Assignment =>
Report each line below that carries the word "immunohistochemistry".

Information supplied =>
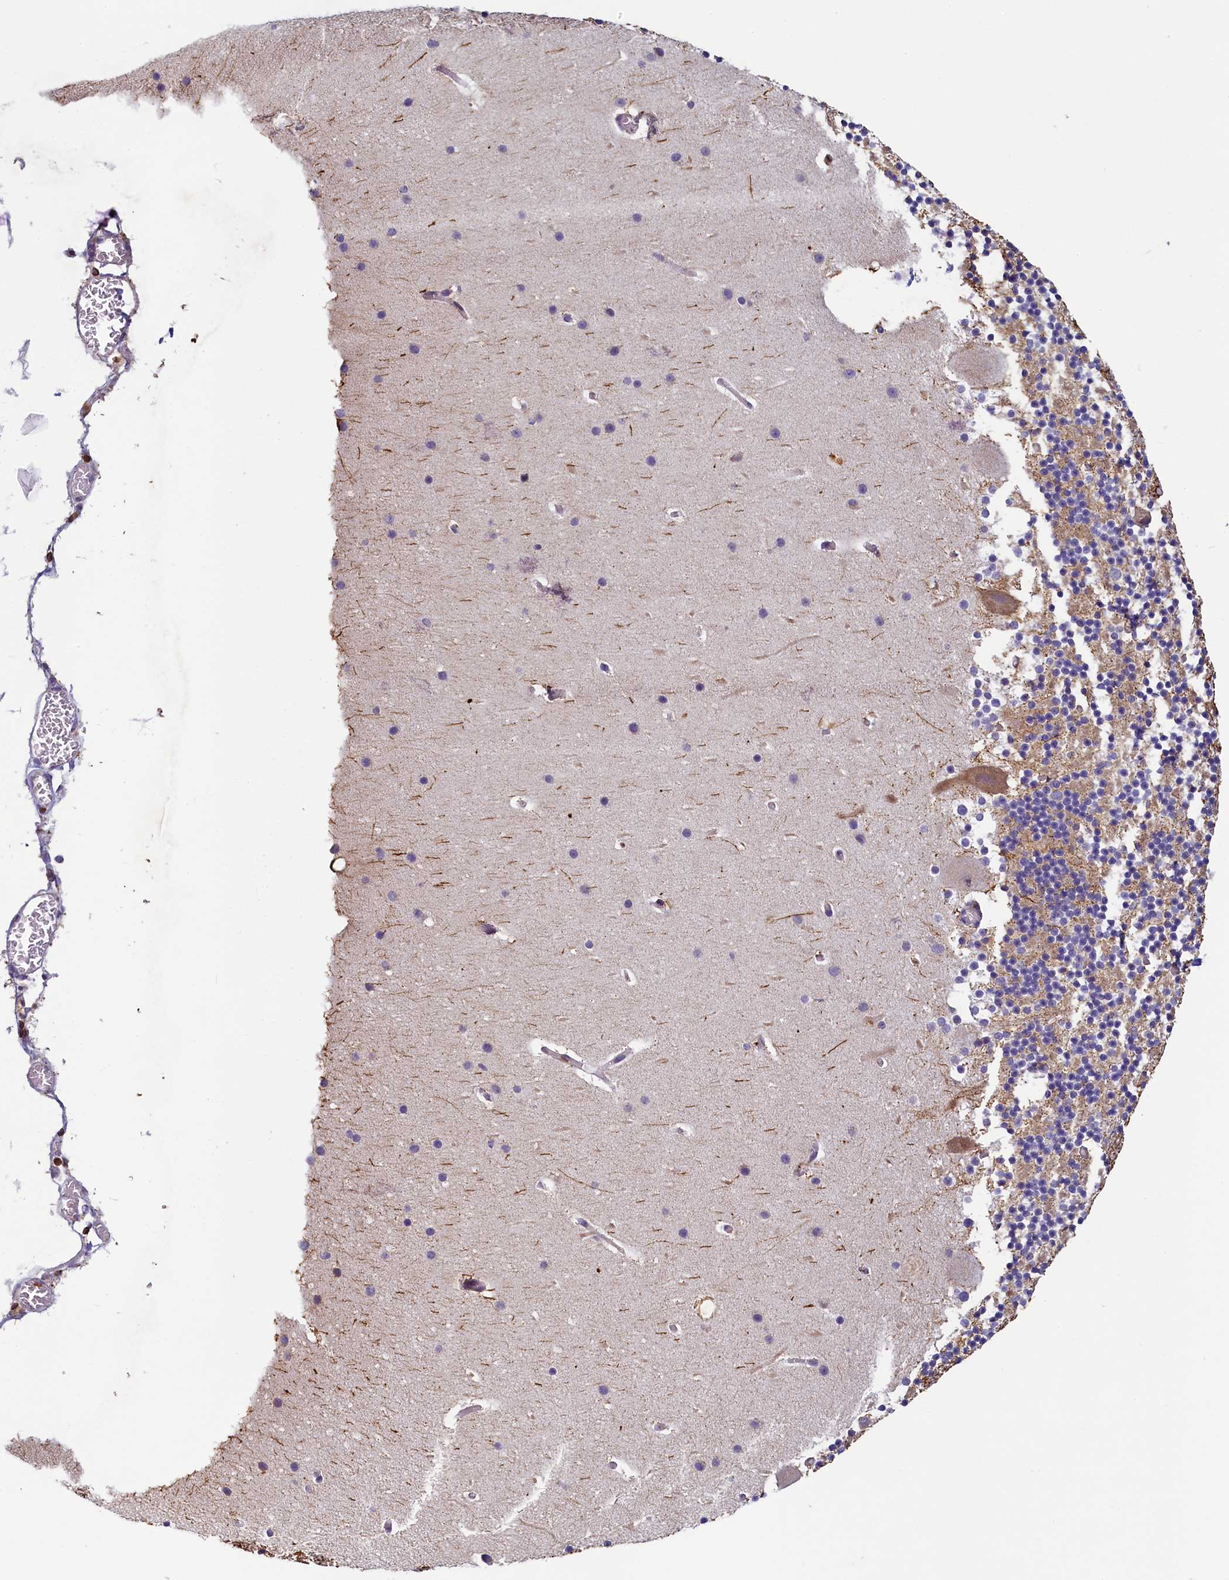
{"staining": {"intensity": "weak", "quantity": "<25%", "location": "cytoplasmic/membranous"}, "tissue": "cerebellum", "cell_type": "Cells in granular layer", "image_type": "normal", "snomed": [{"axis": "morphology", "description": "Normal tissue, NOS"}, {"axis": "topography", "description": "Cerebellum"}], "caption": "DAB (3,3'-diaminobenzidine) immunohistochemical staining of benign cerebellum exhibits no significant positivity in cells in granular layer. (Stains: DAB (3,3'-diaminobenzidine) immunohistochemistry with hematoxylin counter stain, Microscopy: brightfield microscopy at high magnification).", "gene": "TRAF3IP3", "patient": {"sex": "male", "age": 57}}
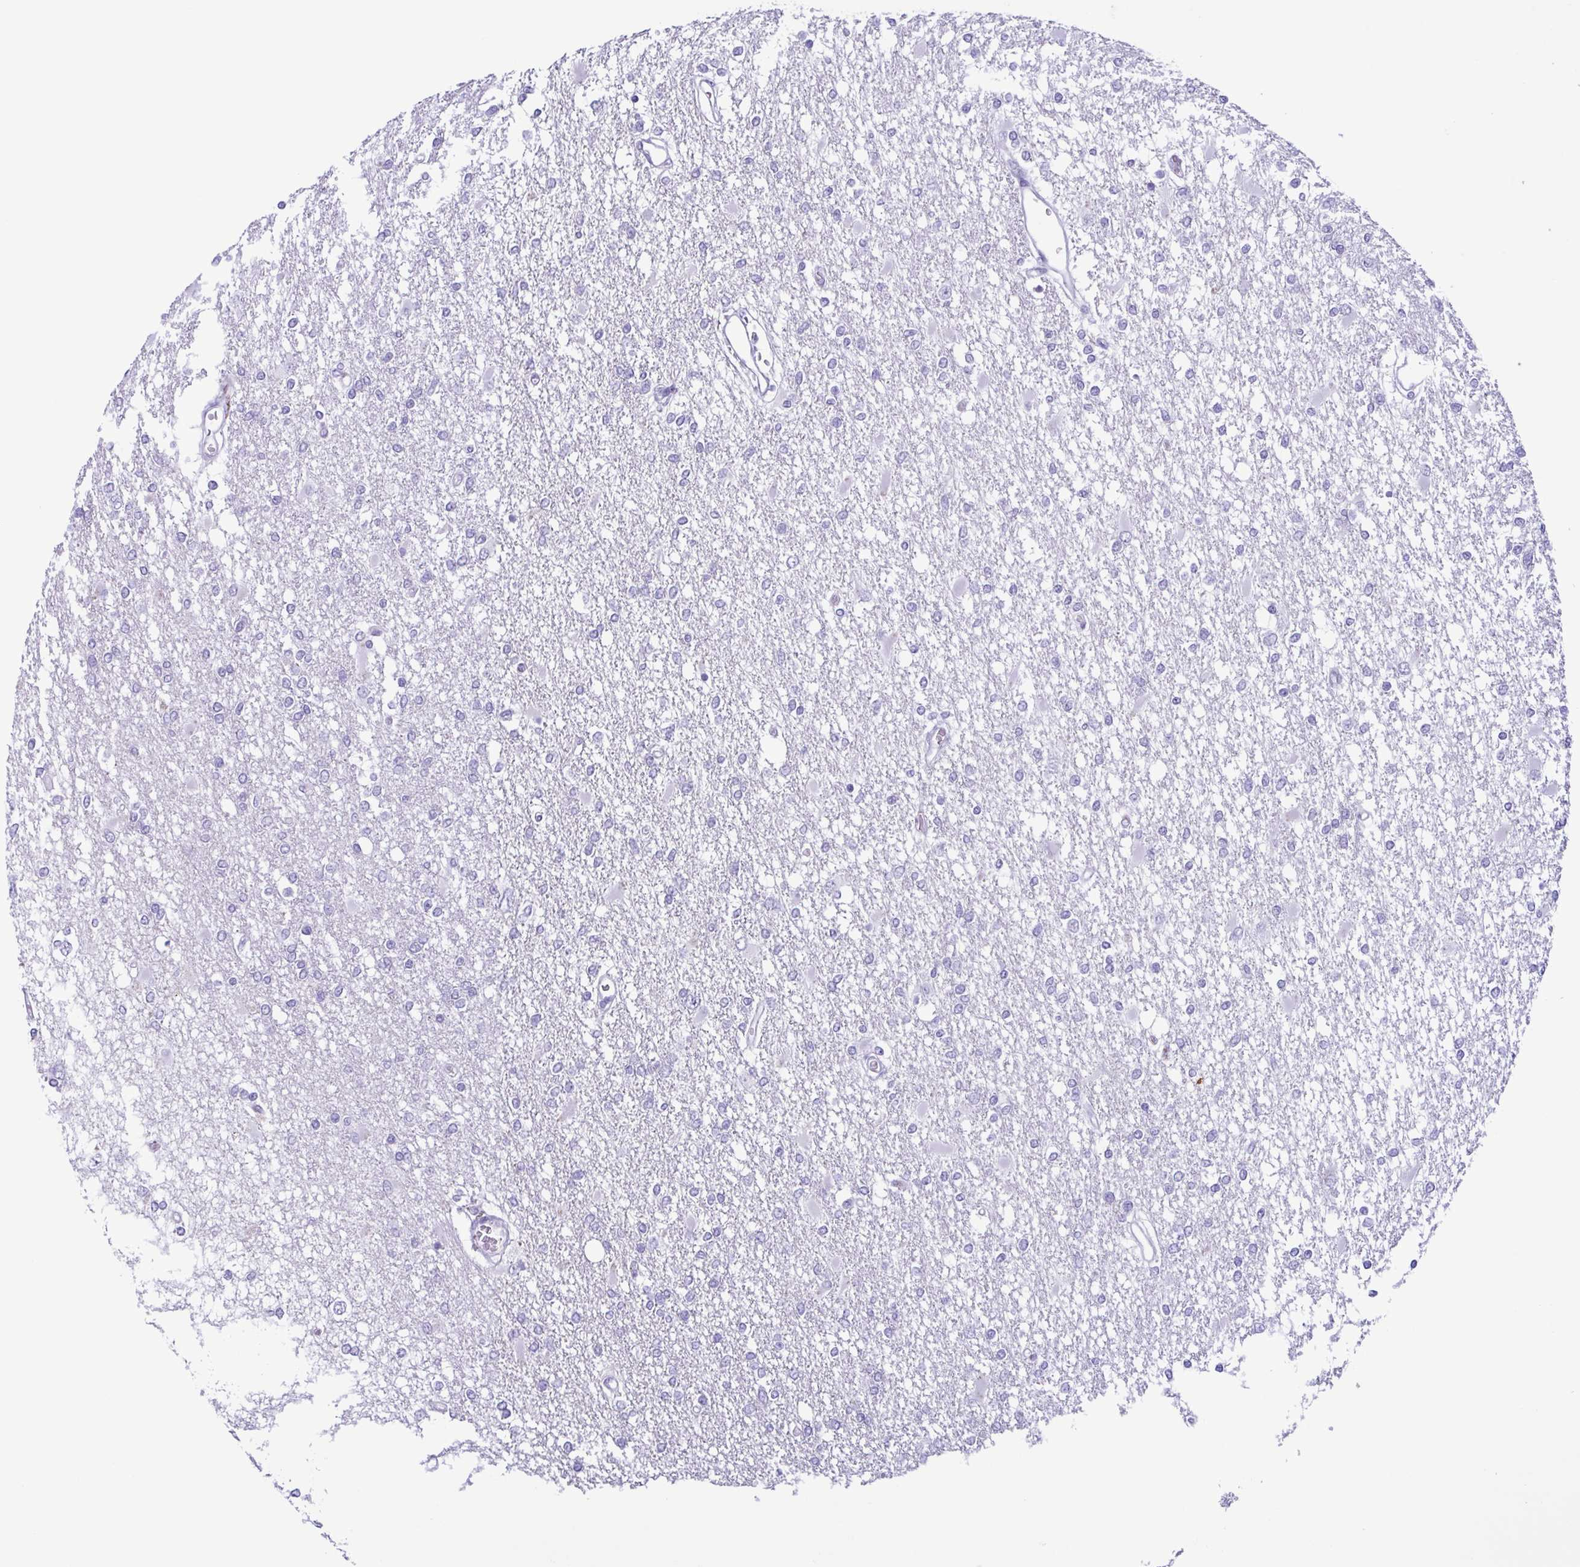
{"staining": {"intensity": "negative", "quantity": "none", "location": "none"}, "tissue": "glioma", "cell_type": "Tumor cells", "image_type": "cancer", "snomed": [{"axis": "morphology", "description": "Glioma, malignant, High grade"}, {"axis": "topography", "description": "Cerebral cortex"}], "caption": "Human high-grade glioma (malignant) stained for a protein using IHC shows no expression in tumor cells.", "gene": "LTF", "patient": {"sex": "male", "age": 79}}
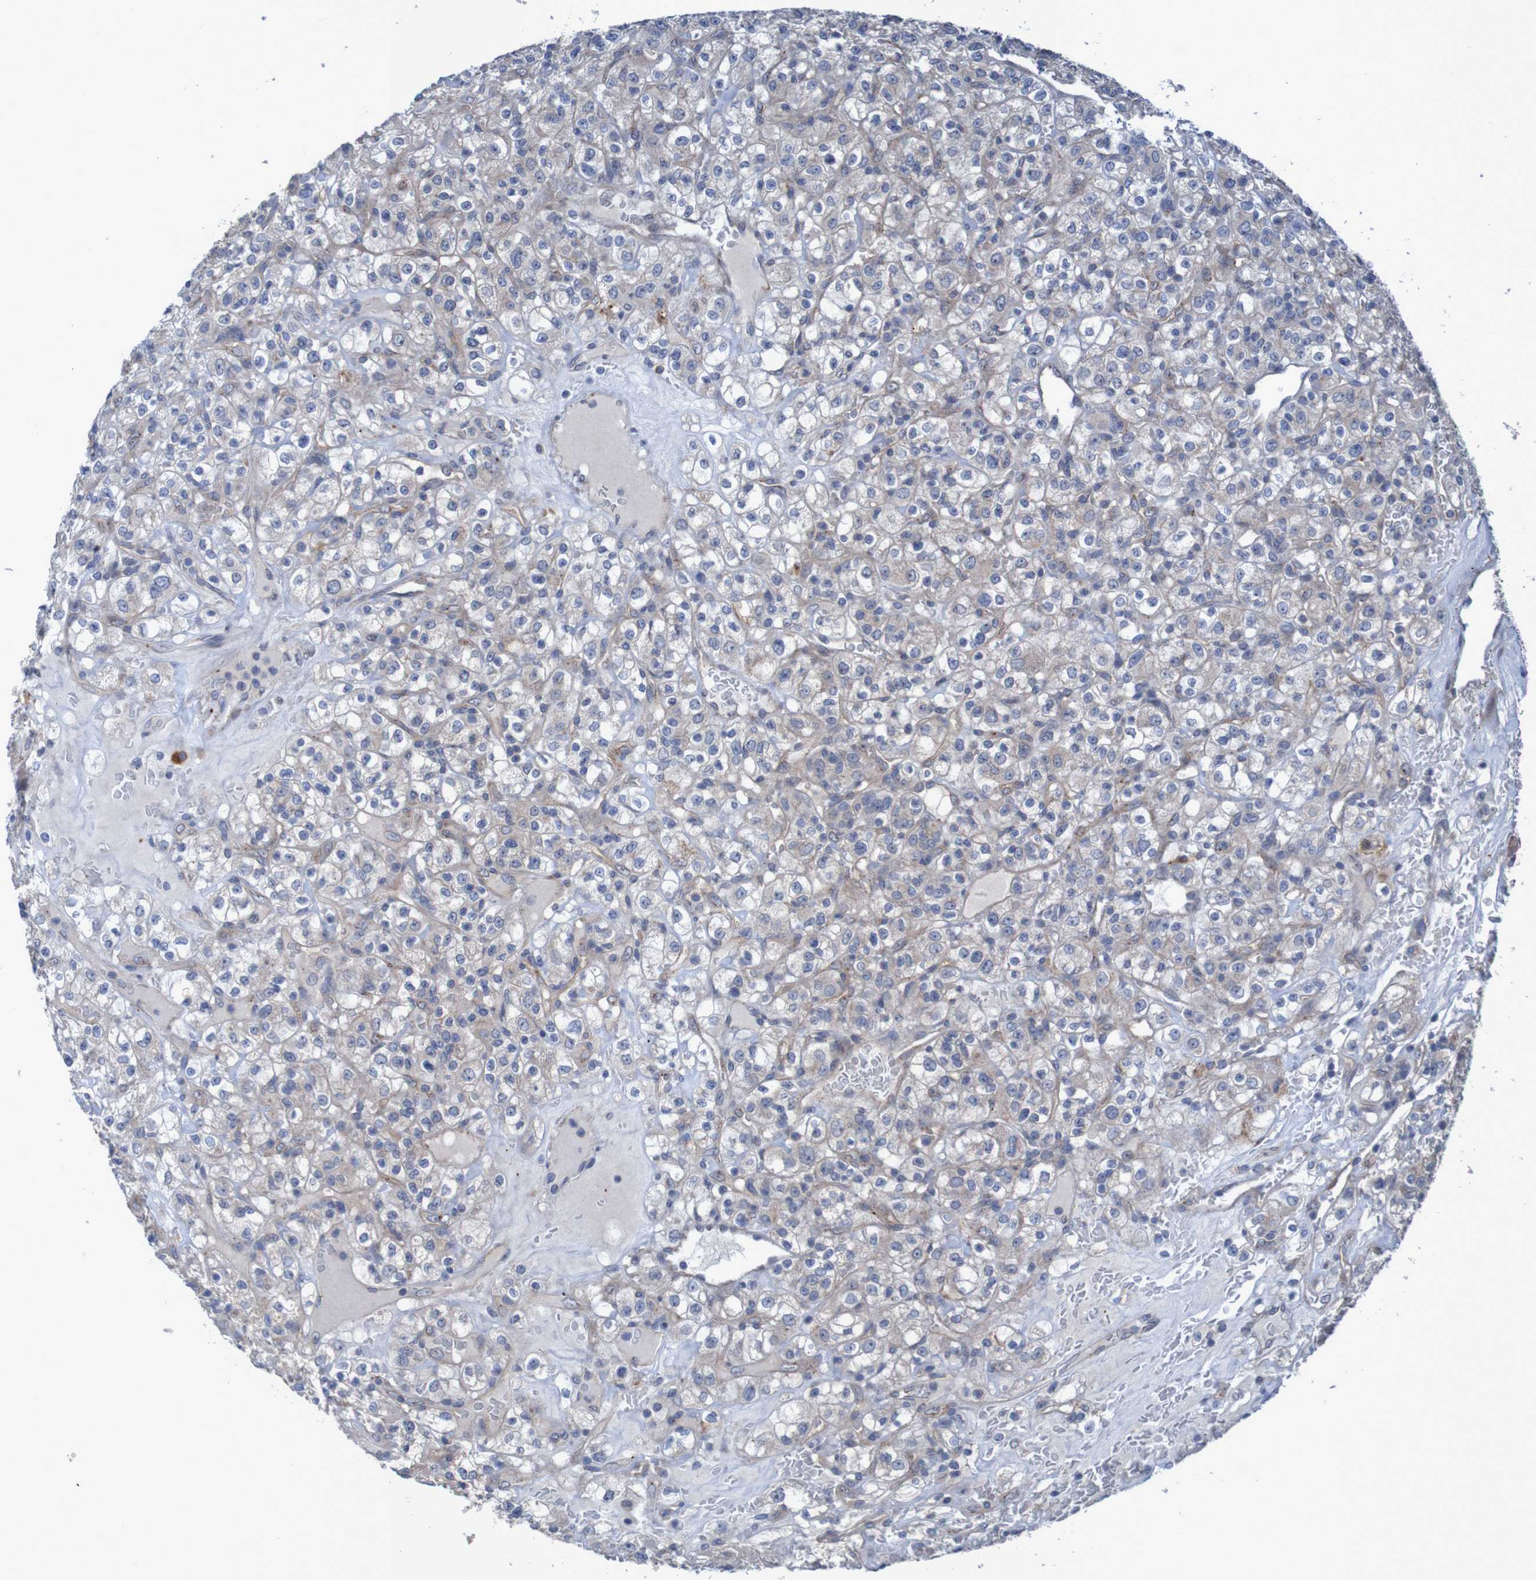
{"staining": {"intensity": "negative", "quantity": "none", "location": "none"}, "tissue": "renal cancer", "cell_type": "Tumor cells", "image_type": "cancer", "snomed": [{"axis": "morphology", "description": "Normal tissue, NOS"}, {"axis": "morphology", "description": "Adenocarcinoma, NOS"}, {"axis": "topography", "description": "Kidney"}], "caption": "Tumor cells are negative for brown protein staining in renal cancer. (Brightfield microscopy of DAB immunohistochemistry at high magnification).", "gene": "ANGPT4", "patient": {"sex": "female", "age": 72}}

Problem solution =>
{"staining": {"intensity": "weak", "quantity": "<25%", "location": "cytoplasmic/membranous"}, "tissue": "cerebellum", "cell_type": "Cells in granular layer", "image_type": "normal", "snomed": [{"axis": "morphology", "description": "Normal tissue, NOS"}, {"axis": "topography", "description": "Cerebellum"}], "caption": "DAB (3,3'-diaminobenzidine) immunohistochemical staining of benign cerebellum exhibits no significant positivity in cells in granular layer. (Stains: DAB (3,3'-diaminobenzidine) immunohistochemistry with hematoxylin counter stain, Microscopy: brightfield microscopy at high magnification).", "gene": "TRAF3IP3", "patient": {"sex": "male", "age": 57}}
{"staining": {"intensity": "negative", "quantity": "none", "location": "none"}, "tissue": "renal cancer", "cell_type": "Tumor cells", "image_type": "cancer", "snomed": [{"axis": "morphology", "description": "Normal tissue, NOS"}, {"axis": "morphology", "description": "Adenocarcinoma, NOS"}, {"axis": "topography", "description": "Kidney"}], "caption": "Tumor cells are negative for brown protein staining in renal cancer. (Brightfield microscopy of DAB immunohistochemistry at high magnification).", "gene": "ANGPT4", "patient": {"sex": "female", "age": 72}}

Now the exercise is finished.